The graph neural network model is trained by using a supervised learning method, the characteristics of the SQL graph are input, and the output is a risk score and the predicted value of other related tasks, such as the execution time of SQL sentences, the data access amount and the like.

In each dynamic graph convolution layer, dynamically updating a weight matrix according to the current hidden states of the nodes and the edges, wherein the calculation mode is as follows:

Where W ^(l) represents the weight parameters in the picture volume layer of the first layer, f is a learning function for dynamically calculating W ^(l) based on the current hidden states of the nodes and edges, The hidden state of the node v at the first layer is represented, and the characteristic representation of the node v after the previous layer of graph rolling lamination processing is represented.The hidden state of the node u at the first layer is represented, and the characteristic representation of the node u after the previous layer of graph rolling lamination processing is represented. Node u is one of the nodes adjacent to node v, and e _uv represents a feature vector of an edge between nodes u and v, and contains information describing characteristics of the edge uv, such as direction, type, weight, etc. of the edge.

To better capture long-range dependencies between nodes, self-attention mechanisms are introduced in the graph neural network model.
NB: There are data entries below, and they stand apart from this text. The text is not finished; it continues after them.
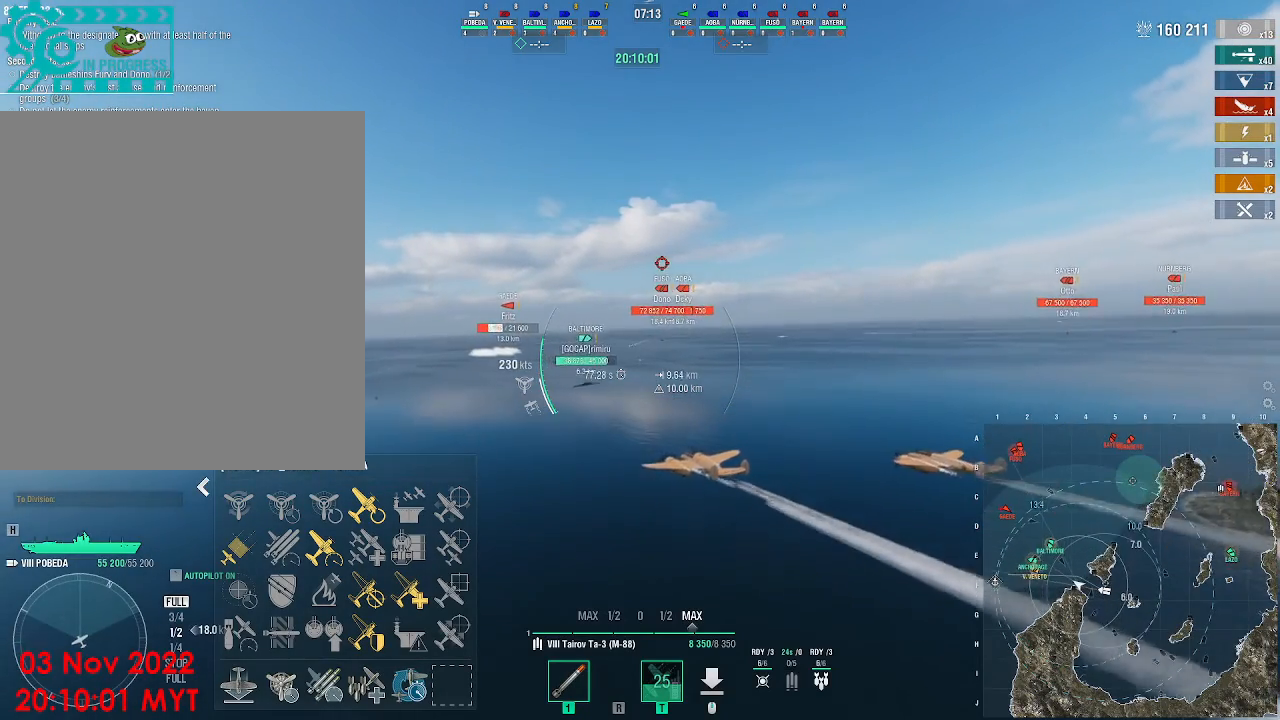
{"keys": ["d", "w"], "mouse": [], "events": []}
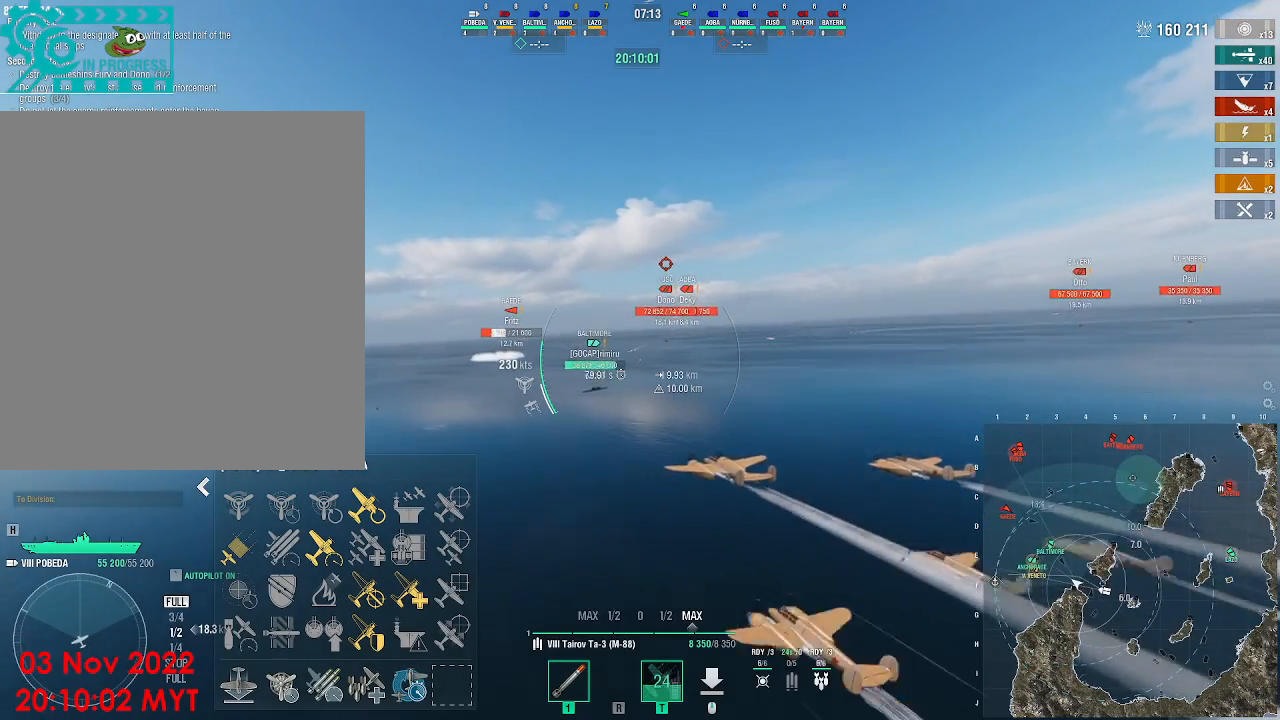
{"keys": ["w"], "mouse": [], "events": [[133, "d", "up"]]}
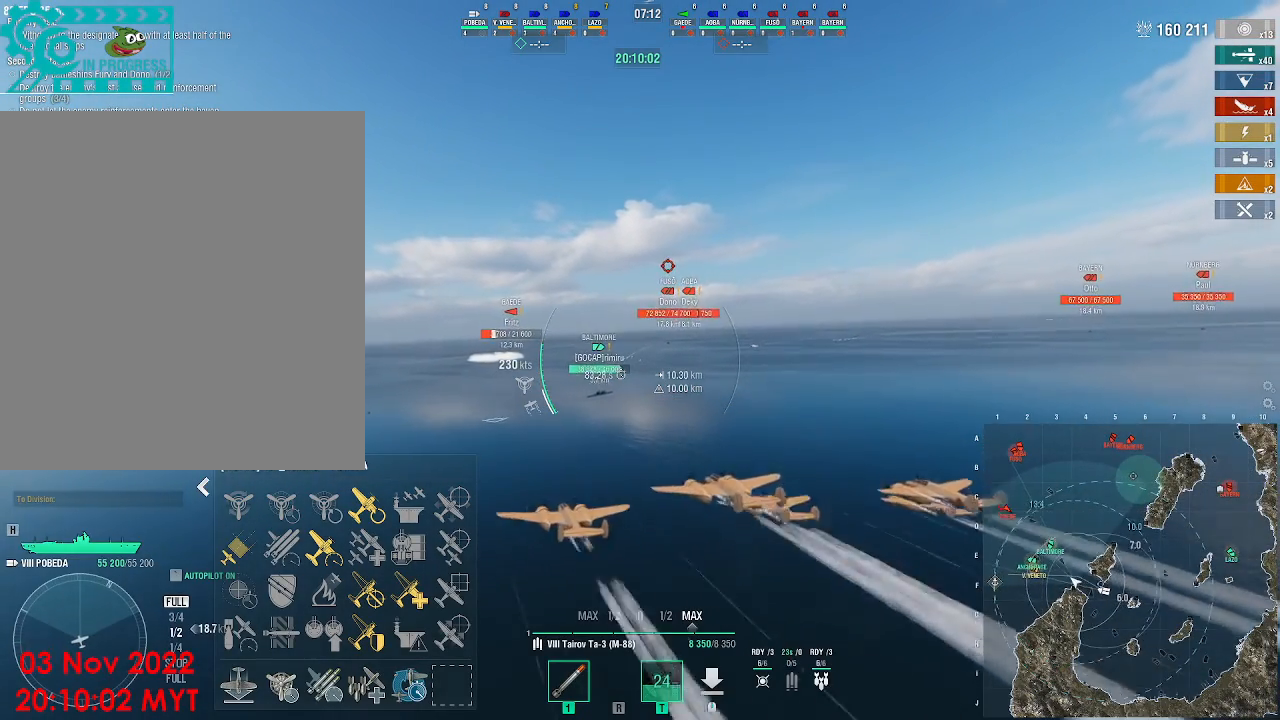
{"keys": ["w"], "mouse": [], "events": []}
The self-attention coefficient of node v can be calculated using the following formula

Where W, W ₁, and W ₂ are learnable weight vectors and weight matrices,AndIs the hidden state of node v at different layers, the softmax function is used to normalize the attention coefficient, and the tanh function is used for nonlinear mapping.

And adding a plurality of output nodes at the last layer of the multi-layer sensor, and using a shared hidden layer to realize multi-task learning.

(7) Risk score calculation:

For a new SQL query statement, firstly converting the SQL query statement into AST and constructing an SQL graph, then extracting the characteristics of the SQL query statement and inputting the SQL query statement into a trained graph neural network model to obtain an embedded representation of the graph.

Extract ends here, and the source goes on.